About this method

E-SNPs&GO is a fast and accurate method that, given an input protein sequence and a single residue variation, can predict whether the variation is related to diseases or not. The prediction relies on an input encoding completely based on protein language models and embedding techniques, specifically devised to encode protein sequences and GO functional annotations. We trained our model on a newly generated dataset of 101,146 human protein single residue variants derived from public resources. When tested on a blind set comprising 10,266 variants, 4,083 of which are pathogenic and 6,183 benign, our method reaches an MCC score of 0.72.
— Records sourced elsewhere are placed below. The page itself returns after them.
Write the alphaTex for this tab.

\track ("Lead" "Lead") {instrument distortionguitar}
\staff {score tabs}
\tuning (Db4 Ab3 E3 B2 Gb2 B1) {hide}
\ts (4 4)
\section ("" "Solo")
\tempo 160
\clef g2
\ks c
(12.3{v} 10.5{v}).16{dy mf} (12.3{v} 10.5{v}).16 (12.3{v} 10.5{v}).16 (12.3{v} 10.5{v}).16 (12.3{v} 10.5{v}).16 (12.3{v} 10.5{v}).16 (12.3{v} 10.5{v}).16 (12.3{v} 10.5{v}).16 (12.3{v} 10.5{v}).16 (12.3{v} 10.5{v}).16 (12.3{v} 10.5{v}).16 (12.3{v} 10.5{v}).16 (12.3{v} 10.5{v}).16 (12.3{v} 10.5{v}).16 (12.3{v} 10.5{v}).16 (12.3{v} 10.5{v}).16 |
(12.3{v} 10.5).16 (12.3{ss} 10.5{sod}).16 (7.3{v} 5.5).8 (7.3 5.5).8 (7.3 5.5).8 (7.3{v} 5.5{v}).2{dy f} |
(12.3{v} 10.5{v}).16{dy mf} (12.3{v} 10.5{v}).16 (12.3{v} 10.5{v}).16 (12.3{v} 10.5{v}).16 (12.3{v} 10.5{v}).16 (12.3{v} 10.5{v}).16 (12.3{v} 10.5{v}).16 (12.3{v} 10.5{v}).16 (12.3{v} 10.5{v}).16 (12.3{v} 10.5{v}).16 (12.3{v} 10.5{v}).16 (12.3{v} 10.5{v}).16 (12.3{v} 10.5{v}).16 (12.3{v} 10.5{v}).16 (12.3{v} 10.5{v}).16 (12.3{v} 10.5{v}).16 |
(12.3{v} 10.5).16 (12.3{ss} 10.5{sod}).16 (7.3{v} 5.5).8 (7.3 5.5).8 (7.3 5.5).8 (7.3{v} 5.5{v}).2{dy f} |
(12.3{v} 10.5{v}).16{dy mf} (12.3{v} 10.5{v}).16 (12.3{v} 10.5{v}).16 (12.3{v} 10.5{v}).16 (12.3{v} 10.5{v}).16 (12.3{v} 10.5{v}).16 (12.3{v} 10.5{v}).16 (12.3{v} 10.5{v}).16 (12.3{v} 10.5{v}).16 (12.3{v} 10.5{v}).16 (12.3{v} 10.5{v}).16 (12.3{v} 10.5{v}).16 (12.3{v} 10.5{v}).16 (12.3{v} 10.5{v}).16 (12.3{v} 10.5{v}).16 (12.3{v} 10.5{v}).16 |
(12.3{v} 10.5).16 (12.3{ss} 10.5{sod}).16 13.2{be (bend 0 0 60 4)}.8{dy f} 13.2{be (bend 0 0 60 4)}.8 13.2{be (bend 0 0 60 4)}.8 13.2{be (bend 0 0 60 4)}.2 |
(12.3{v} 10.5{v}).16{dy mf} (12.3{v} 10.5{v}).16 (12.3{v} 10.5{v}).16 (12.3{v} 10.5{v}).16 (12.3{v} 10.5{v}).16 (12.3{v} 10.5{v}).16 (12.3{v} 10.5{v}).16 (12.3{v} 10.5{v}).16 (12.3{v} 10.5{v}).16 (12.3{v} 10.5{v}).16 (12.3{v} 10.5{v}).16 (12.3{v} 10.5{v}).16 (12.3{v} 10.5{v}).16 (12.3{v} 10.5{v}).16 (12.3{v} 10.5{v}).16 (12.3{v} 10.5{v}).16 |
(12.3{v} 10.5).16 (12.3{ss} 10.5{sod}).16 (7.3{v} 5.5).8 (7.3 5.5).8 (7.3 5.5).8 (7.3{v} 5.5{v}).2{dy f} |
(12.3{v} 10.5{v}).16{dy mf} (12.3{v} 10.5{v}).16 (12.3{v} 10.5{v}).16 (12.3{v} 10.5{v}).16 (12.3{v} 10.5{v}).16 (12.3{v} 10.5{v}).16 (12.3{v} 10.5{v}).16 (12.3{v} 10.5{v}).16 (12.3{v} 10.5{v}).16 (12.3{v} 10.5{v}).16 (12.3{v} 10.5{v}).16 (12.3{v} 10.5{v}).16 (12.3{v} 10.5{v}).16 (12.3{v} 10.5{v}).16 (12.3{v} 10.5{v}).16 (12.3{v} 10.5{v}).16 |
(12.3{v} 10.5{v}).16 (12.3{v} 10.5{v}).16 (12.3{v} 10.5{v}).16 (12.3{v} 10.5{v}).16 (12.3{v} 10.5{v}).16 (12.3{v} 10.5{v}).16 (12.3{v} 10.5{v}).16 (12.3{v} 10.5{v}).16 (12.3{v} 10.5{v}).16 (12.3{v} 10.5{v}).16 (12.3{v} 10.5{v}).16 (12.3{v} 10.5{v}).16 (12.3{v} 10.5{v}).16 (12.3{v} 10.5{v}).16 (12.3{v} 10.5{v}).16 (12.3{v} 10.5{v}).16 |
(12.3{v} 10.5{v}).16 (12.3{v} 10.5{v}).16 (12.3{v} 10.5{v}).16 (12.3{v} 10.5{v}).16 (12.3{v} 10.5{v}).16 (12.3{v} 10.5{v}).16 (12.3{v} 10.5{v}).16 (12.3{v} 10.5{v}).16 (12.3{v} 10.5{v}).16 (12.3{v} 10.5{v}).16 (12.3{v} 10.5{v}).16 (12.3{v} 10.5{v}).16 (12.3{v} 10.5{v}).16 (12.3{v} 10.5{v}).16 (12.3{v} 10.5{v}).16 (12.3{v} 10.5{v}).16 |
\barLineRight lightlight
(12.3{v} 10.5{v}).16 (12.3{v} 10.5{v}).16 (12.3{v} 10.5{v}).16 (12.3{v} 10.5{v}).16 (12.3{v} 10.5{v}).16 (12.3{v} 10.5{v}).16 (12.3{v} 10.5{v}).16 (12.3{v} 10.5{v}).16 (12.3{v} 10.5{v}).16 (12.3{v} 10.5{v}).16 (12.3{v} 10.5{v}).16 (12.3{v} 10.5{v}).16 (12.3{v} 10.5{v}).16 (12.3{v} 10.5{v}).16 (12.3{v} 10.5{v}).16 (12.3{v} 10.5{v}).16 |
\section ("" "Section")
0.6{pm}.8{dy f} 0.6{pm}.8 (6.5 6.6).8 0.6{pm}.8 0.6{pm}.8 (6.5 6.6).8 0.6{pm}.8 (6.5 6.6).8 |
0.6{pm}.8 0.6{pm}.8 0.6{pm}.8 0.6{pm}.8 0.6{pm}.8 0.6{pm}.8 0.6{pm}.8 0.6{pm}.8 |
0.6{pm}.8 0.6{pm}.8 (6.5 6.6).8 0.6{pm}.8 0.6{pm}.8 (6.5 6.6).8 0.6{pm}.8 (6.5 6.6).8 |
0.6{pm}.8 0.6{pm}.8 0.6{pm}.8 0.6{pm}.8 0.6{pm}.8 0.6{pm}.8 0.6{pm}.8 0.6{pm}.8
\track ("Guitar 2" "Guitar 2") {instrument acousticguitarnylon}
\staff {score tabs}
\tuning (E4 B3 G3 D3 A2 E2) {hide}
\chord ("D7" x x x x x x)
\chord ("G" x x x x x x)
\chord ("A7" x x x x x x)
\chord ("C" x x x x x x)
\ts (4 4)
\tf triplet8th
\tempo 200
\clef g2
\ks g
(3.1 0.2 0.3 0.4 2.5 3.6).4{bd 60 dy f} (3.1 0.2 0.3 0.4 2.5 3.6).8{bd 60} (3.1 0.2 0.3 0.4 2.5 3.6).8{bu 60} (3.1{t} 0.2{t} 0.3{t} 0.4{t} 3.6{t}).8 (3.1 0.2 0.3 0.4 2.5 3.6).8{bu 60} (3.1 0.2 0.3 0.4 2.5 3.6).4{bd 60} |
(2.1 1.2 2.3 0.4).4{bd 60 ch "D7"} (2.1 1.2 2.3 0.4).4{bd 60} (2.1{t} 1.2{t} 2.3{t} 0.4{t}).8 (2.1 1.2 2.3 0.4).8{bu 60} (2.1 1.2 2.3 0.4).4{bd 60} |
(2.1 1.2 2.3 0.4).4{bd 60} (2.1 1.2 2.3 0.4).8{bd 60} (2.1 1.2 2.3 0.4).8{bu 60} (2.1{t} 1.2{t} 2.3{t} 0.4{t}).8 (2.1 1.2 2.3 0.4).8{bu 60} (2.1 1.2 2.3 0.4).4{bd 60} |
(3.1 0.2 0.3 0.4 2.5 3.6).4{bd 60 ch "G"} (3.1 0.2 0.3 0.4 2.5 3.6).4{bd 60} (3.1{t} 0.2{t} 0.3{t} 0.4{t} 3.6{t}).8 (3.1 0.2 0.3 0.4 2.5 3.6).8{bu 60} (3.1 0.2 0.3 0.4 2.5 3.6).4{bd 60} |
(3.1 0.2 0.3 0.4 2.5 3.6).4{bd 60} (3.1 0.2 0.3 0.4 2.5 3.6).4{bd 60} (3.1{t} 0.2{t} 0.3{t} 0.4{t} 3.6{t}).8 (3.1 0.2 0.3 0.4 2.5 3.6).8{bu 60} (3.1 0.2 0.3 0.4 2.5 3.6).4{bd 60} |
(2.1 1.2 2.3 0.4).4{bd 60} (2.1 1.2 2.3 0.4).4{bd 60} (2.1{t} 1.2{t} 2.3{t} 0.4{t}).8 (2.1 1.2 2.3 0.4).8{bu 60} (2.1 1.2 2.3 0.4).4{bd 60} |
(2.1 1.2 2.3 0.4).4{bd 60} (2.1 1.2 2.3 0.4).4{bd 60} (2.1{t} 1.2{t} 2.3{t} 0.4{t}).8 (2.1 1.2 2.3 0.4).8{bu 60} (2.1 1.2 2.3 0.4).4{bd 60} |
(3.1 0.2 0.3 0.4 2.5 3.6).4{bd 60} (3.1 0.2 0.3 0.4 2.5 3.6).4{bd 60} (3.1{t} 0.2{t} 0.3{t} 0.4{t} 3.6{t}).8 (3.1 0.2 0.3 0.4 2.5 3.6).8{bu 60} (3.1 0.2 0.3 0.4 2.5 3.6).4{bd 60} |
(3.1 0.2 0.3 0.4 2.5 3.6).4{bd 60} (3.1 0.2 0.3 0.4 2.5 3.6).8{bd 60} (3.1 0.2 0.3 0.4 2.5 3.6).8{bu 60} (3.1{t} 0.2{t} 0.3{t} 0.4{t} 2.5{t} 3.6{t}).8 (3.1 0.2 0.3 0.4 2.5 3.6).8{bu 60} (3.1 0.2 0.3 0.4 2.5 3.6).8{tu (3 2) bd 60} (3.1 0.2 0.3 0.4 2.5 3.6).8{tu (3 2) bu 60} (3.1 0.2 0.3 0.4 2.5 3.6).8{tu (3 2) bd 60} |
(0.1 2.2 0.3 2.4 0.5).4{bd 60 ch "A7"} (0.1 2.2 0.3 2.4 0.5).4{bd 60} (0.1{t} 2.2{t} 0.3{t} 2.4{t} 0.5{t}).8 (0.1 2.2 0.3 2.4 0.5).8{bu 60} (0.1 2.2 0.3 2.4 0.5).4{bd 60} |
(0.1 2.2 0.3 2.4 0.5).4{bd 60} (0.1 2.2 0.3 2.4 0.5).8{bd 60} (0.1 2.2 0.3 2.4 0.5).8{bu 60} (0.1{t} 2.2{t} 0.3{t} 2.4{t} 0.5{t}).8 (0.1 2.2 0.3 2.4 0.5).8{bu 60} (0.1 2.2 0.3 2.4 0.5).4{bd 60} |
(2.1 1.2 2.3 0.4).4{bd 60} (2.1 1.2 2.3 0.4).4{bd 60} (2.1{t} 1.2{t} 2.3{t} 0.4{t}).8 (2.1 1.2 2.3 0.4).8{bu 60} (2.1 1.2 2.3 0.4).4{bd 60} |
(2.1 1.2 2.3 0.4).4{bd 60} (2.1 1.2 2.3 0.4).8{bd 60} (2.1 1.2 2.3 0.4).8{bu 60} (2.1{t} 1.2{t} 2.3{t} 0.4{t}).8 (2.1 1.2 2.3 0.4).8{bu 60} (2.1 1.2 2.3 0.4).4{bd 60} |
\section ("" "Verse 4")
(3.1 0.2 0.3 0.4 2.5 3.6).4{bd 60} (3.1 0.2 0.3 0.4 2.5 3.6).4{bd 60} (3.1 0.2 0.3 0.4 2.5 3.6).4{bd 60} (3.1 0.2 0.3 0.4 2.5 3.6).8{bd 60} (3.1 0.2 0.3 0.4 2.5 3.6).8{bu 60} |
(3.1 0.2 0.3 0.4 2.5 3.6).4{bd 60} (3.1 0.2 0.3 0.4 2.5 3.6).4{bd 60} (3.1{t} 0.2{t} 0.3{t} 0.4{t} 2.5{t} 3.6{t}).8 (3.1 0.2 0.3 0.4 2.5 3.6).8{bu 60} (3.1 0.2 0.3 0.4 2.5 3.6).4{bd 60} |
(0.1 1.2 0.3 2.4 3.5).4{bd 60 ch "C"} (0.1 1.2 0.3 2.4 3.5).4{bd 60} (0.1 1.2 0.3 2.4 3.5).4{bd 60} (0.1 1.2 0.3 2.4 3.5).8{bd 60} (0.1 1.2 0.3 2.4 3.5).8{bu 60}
Given a protein sequence and a variation occurring at a specific position, both the wildtype and the variant sequences are embedded using two Protein Language Models, ESM-1v and ProtTrans T5, generating 4 matrices from which we extract only the vectors corresponding to the mutated position. We also extract GO functional annotations from the wildtype sequence that we embed with a third model called Anc2Vec, averaging together all annotations belonging to the same sub-ontology (Molecular Function, Cellular Component, Biological Process). Each variation is finally encoded with a vector comprising 2*1280 + 2*1024 + 3*200 = 5208 features, to which we apply Principal Component Analysis for dimensionality reduction before feeding it to a Support Vector Machine that performs the binary classification task. The output score is also used for generating a calibrated Pathogenicity probability and a Reliability Index.